--- The data Enclosed Below ---

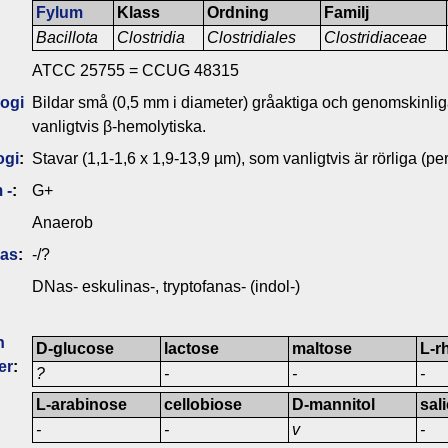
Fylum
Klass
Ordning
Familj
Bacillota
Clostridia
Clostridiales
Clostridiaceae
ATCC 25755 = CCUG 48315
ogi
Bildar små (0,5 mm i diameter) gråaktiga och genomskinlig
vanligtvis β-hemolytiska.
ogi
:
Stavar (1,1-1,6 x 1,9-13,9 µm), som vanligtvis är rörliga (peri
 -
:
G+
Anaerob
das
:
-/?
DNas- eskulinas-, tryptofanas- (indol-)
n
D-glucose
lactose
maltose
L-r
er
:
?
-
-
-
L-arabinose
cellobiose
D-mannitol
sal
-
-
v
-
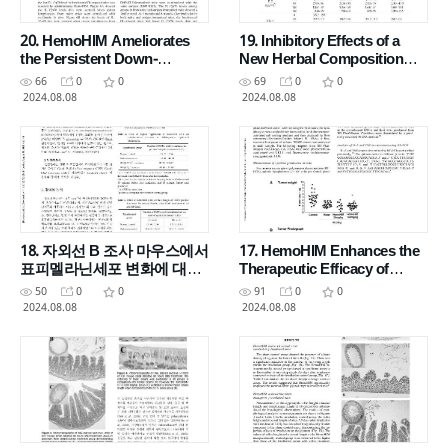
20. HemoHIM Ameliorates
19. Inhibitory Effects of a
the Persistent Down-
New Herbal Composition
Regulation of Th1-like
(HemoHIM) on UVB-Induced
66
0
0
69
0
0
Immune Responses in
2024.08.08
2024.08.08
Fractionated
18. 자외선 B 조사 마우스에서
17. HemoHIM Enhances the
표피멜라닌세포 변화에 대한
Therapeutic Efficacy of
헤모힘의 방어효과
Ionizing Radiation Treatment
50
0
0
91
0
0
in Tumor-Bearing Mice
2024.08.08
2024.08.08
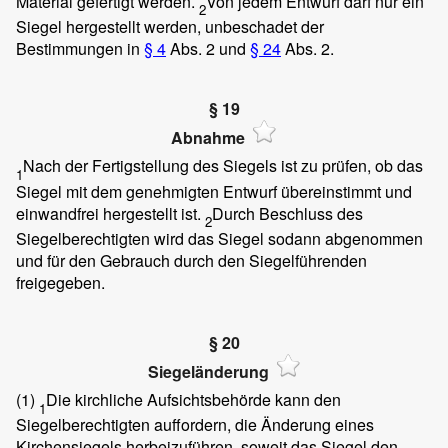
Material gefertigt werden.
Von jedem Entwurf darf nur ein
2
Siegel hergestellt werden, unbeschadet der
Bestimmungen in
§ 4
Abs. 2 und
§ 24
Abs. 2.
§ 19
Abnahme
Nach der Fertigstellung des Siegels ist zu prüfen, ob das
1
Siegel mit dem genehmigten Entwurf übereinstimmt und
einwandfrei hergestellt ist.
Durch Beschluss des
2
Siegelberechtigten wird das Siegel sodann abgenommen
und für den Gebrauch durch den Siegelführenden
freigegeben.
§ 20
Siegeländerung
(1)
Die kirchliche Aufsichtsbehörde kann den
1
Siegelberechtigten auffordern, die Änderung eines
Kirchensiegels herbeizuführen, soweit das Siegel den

--- End of Enclosed The data ---
--- The data Enclosed Below ---

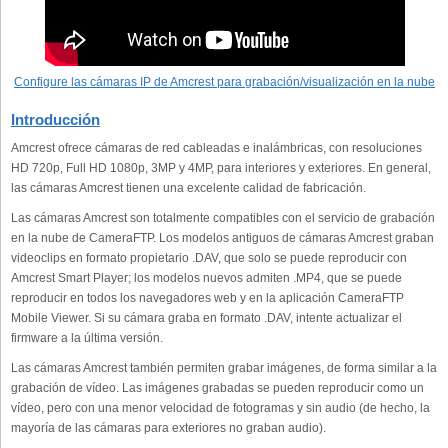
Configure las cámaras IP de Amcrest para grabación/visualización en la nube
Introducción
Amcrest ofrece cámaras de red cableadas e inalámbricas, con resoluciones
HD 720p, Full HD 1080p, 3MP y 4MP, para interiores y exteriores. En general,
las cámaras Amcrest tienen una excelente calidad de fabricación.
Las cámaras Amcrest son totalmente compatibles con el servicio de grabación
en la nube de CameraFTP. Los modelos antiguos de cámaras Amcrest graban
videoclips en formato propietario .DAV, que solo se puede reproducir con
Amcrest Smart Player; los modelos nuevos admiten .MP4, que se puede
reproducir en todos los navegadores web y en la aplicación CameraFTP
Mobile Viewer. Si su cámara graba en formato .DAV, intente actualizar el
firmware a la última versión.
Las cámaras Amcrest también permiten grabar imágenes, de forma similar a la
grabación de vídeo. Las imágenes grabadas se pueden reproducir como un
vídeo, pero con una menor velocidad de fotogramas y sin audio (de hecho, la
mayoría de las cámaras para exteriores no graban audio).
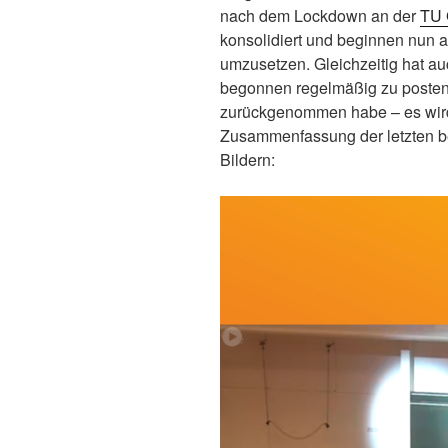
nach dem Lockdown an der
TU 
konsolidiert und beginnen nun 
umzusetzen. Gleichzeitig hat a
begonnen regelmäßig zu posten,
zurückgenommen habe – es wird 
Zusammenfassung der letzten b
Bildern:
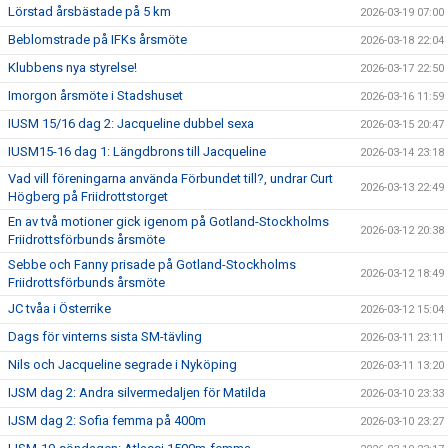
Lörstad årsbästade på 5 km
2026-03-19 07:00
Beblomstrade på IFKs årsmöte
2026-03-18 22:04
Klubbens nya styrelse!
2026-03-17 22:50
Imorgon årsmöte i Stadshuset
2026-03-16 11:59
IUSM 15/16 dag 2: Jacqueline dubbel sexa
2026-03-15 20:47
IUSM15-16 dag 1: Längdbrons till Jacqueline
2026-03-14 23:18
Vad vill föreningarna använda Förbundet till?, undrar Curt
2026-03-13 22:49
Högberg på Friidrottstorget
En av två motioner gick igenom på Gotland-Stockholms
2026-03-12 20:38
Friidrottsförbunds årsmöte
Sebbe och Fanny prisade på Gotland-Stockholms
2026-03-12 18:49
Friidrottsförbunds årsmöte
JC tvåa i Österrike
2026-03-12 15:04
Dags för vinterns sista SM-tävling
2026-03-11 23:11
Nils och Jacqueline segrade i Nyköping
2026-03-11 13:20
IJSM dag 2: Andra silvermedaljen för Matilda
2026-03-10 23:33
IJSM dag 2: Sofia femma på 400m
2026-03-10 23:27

--- End of Enclosed The data ---

== The task ==
Would you please write out, exactly and with no other lines, the stretch of the listing above from the line containing "IUSM 15/16 dag 2: Jacqueline dubbel sexa" through the line containing "2026-03-12 20:38"?

== Answer section ==
IUSM 15/16 dag 2: Jacqueline dubbel sexa
2026-03-15 20:47
IUSM15-16 dag 1: Längdbrons till Jacqueline
2026-03-14 23:18
Vad vill föreningarna använda Förbundet till?, undrar Curt
2026-03-13 22:49
Högberg på Friidrottstorget
En av två motioner gick igenom på Gotland-Stockholms
2026-03-12 20:38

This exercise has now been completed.